Given information:

####################

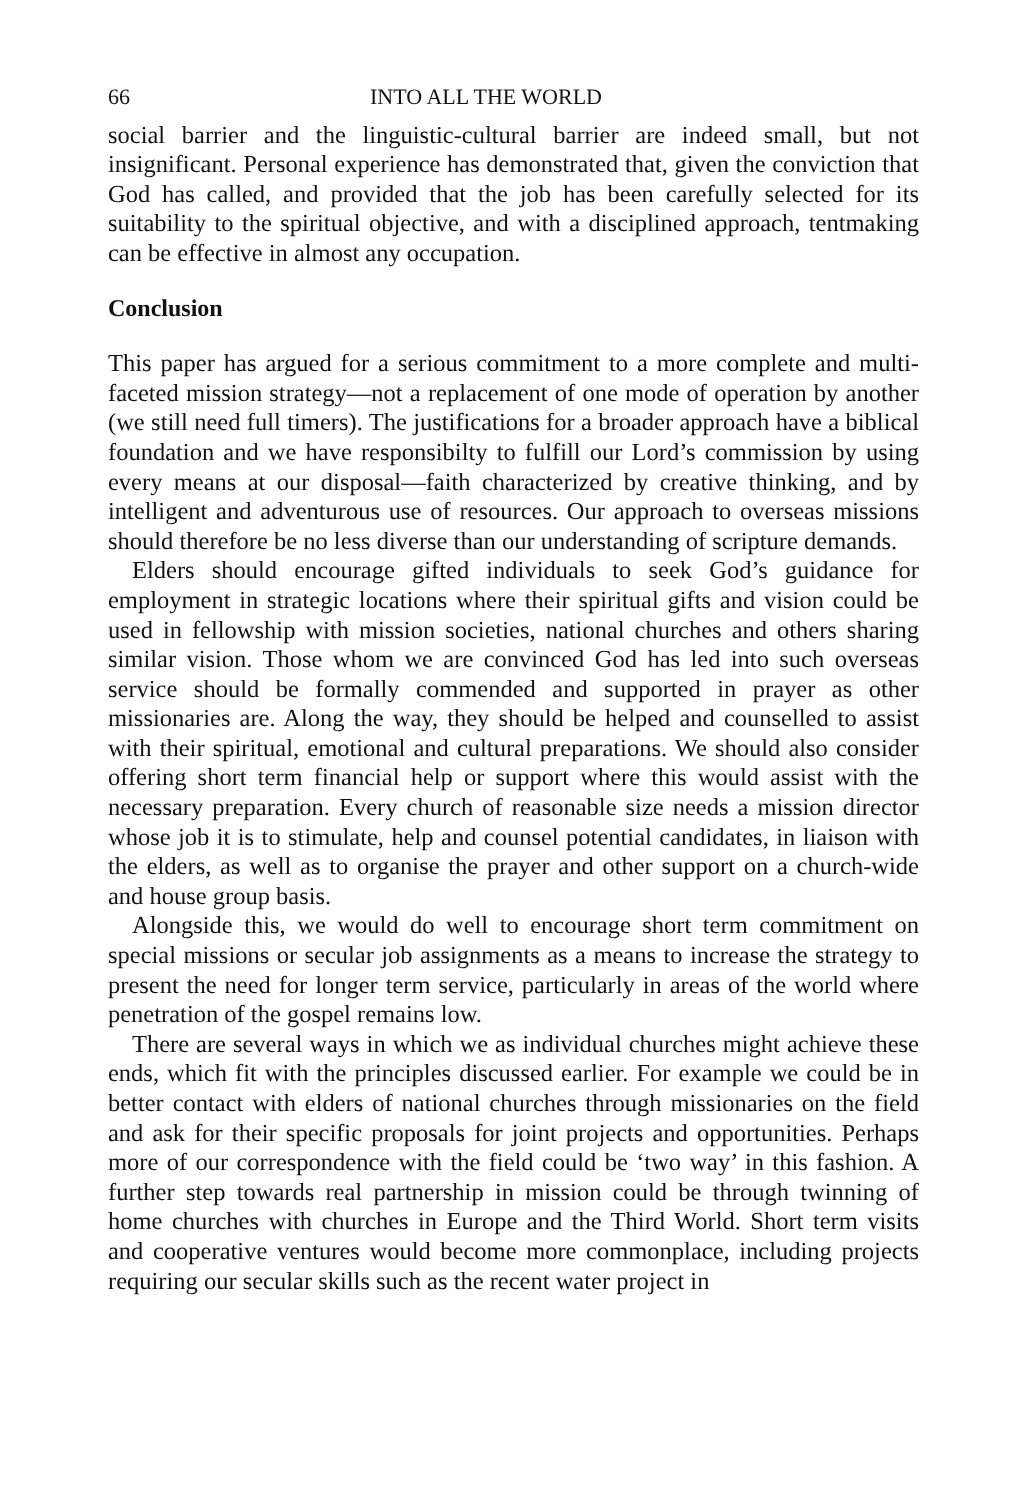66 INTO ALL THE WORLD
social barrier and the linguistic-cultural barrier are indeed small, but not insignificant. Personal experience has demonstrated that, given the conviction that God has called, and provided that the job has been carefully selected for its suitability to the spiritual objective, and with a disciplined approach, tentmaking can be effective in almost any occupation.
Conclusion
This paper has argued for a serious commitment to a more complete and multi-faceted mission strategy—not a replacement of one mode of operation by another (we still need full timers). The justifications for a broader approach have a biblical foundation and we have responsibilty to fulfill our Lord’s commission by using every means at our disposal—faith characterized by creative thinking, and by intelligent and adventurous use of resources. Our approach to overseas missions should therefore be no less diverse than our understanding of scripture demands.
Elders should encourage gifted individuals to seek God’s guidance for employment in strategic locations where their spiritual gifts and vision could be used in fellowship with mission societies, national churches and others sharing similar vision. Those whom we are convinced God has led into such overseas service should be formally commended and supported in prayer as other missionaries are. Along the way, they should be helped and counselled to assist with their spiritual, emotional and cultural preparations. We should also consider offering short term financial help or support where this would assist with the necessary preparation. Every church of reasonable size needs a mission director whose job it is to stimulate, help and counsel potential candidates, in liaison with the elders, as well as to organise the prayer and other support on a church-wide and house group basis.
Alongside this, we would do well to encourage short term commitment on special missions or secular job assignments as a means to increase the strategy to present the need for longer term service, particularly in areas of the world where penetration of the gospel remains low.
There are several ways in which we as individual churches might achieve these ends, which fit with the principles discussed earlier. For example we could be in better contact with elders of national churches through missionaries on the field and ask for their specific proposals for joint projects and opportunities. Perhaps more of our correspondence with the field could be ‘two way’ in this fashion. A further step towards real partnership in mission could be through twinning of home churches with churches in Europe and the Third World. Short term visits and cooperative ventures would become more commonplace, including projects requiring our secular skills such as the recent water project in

####################

Your assignment:
Apart from the images, reproduce the listing exactly as it appears.

Written solution:
66 INTO ALL THE WORLD
social barrier and the linguistic-cultural barrier are indeed small, but not insignificant. Personal experience has demonstrated that, given the conviction that God has called, and provided that the job has been carefully selected for its suitability to the spiritual objective, and with a disciplined approach, tentmaking can be effective in almost any occupation.
Conclusion
This paper has argued for a serious commitment to a more complete and multi-faceted mission strategy—not a replacement of one mode of operation by another (we still need full timers). The justifications for a broader approach have a biblical foundation and we have responsibilty to fulfill our Lord’s commission by using every means at our disposal—faith characterized by creative thinking, and by intelligent and adventurous use of resources. Our approach to overseas missions should therefore be no less diverse than our understanding of scripture demands.
Elders should encourage gifted individuals to seek God’s guidance for employment in strategic locations where their spiritual gifts and vision could be used in fellowship with mission societies, national churches and others sharing similar vision. Those whom we are convinced God has led into such overseas service should be formally commended and supported in prayer as other missionaries are. Along the way, they should be helped and counselled to assist with their spiritual, emotional and cultural preparations. We should also consider offering short term financial help or support where this would assist with the necessary preparation. Every church of reasonable size needs a mission director whose job it is to stimulate, help and counsel potential candidates, in liaison with the elders, as well as to organise the prayer and other support on a church-wide and house group basis.
Alongside this, we would do well to encourage short term commitment on special missions or secular job assignments as a means to increase the strategy to present the need for longer term service, particularly in areas of the world where penetration of the gospel remains low.
There are several ways in which we as individual churches might achieve these ends, which fit with the principles discussed earlier. For example we could be in better contact with elders of national churches through missionaries on the field and ask for their specific proposals for joint projects and opportunities. Perhaps more of our correspondence with the field could be ‘two way’ in this fashion. A further step towards real partnership in mission could be through twinning of home churches with churches in Europe and the Third World. Short term visits and cooperative ventures would become more commonplace, including projects requiring our secular skills such as the recent water project in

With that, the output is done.